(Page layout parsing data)
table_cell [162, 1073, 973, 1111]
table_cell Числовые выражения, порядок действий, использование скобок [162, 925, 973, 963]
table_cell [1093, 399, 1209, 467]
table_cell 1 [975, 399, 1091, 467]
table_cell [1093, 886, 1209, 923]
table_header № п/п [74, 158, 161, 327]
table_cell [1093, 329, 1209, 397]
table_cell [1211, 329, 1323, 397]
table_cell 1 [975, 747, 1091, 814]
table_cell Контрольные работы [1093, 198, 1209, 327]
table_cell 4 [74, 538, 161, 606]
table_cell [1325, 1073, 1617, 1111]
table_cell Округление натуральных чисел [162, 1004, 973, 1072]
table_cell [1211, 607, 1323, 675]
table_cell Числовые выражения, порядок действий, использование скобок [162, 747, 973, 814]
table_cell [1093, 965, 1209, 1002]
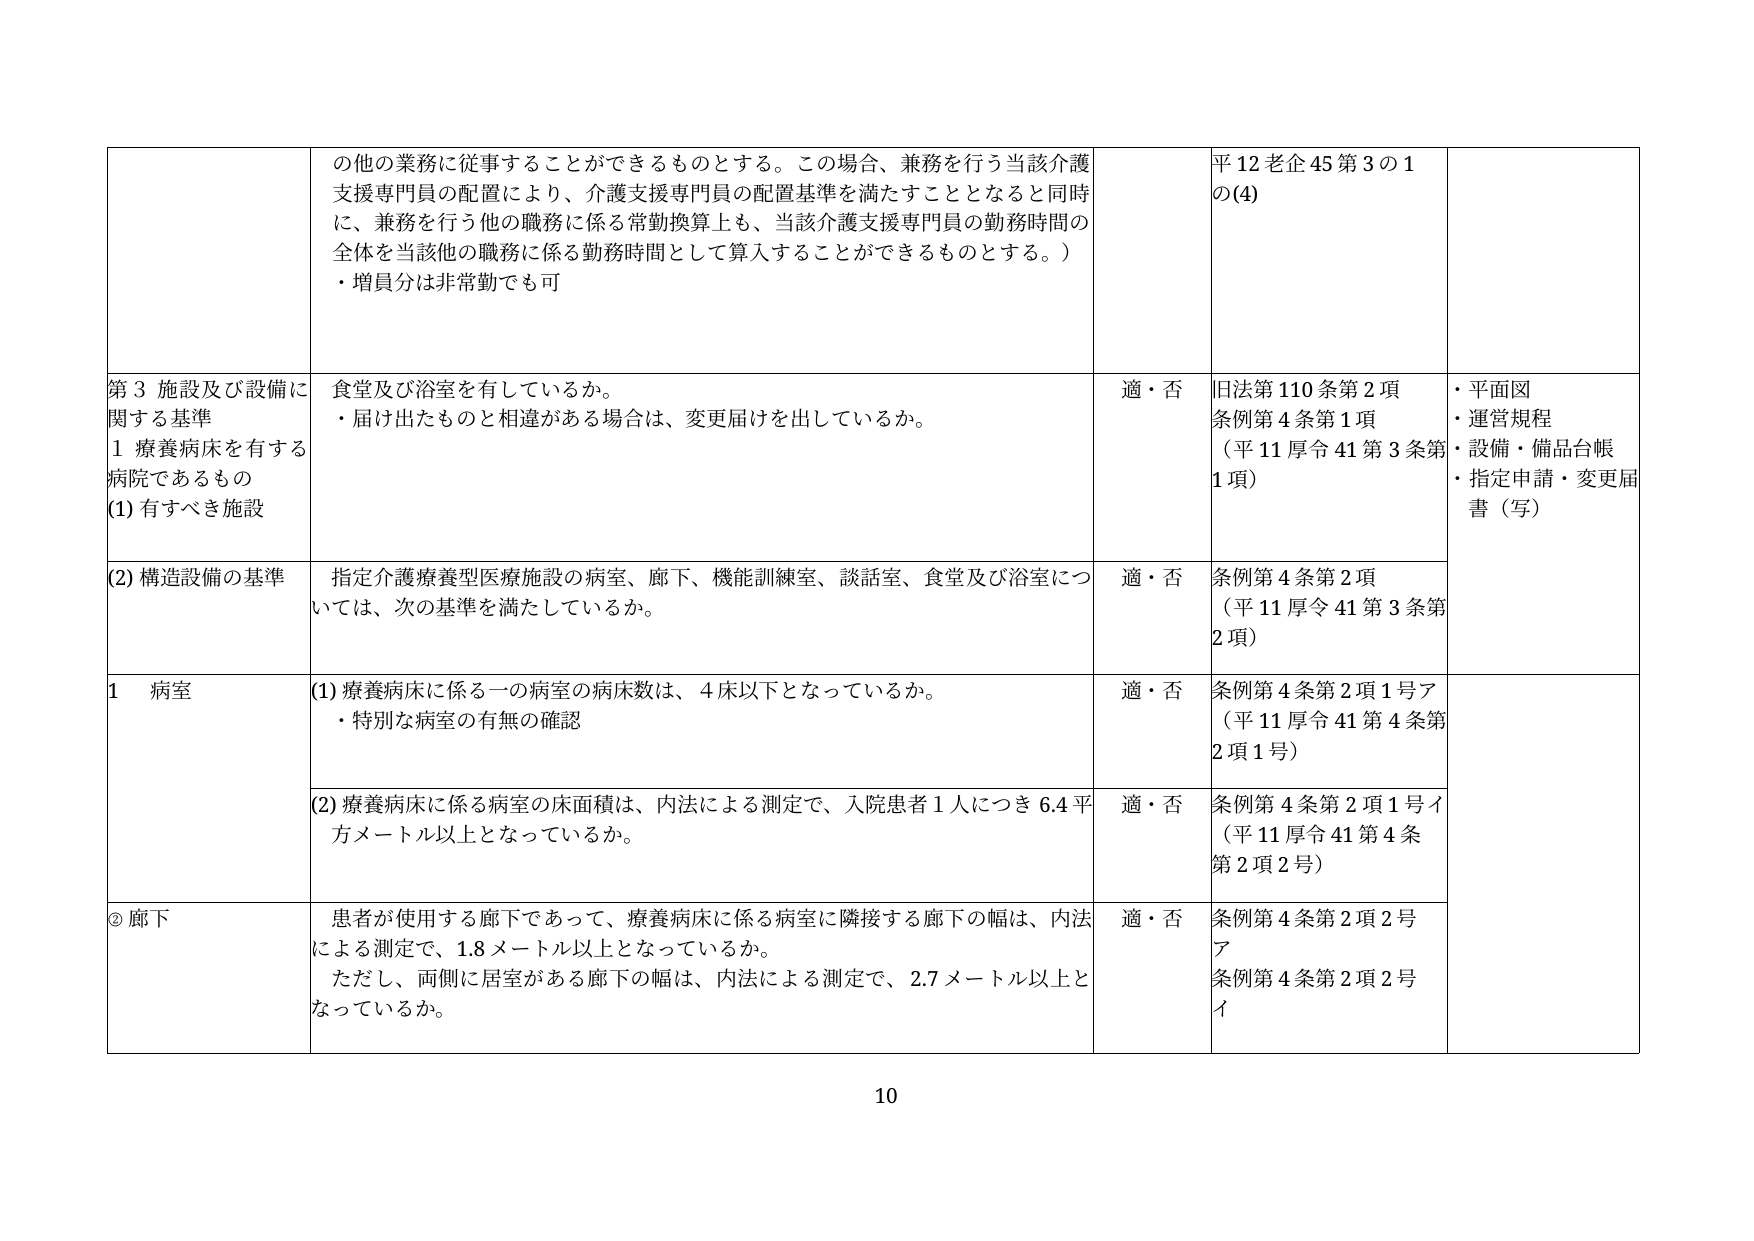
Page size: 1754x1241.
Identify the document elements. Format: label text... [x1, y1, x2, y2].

| Work order |
The records need to be restated word for word, minus any images.

| Output for this exercise |
table_cell [162, 1073, 973, 1111]
table_cell Числовые выражения, порядок действий, использование скобок [162, 925, 973, 963]
table_cell [1093, 399, 1209, 467]
table_cell 1 [975, 399, 1091, 467]
table_cell [1093, 886, 1209, 923]
table_header № п/п [74, 158, 161, 327]
table_cell [1093, 329, 1209, 397]
table_cell [1211, 329, 1323, 397]
table_cell 1 [975, 747, 1091, 814]
table_cell Контрольные работы [1093, 198, 1209, 327]
table_cell 4 [74, 538, 161, 606]
table_cell [1325, 1073, 1617, 1111]
table_cell Округление натуральных чисел [162, 1004, 973, 1072]
table_cell [1211, 607, 1323, 675]
table_cell Числовые выражения, порядок действий, использование скобок [162, 747, 973, 814]
table_cell [1093, 965, 1209, 1002]
Page size: 1754x1241.
Identify the document elements. Format: label text... [x1, y1, x2, y2].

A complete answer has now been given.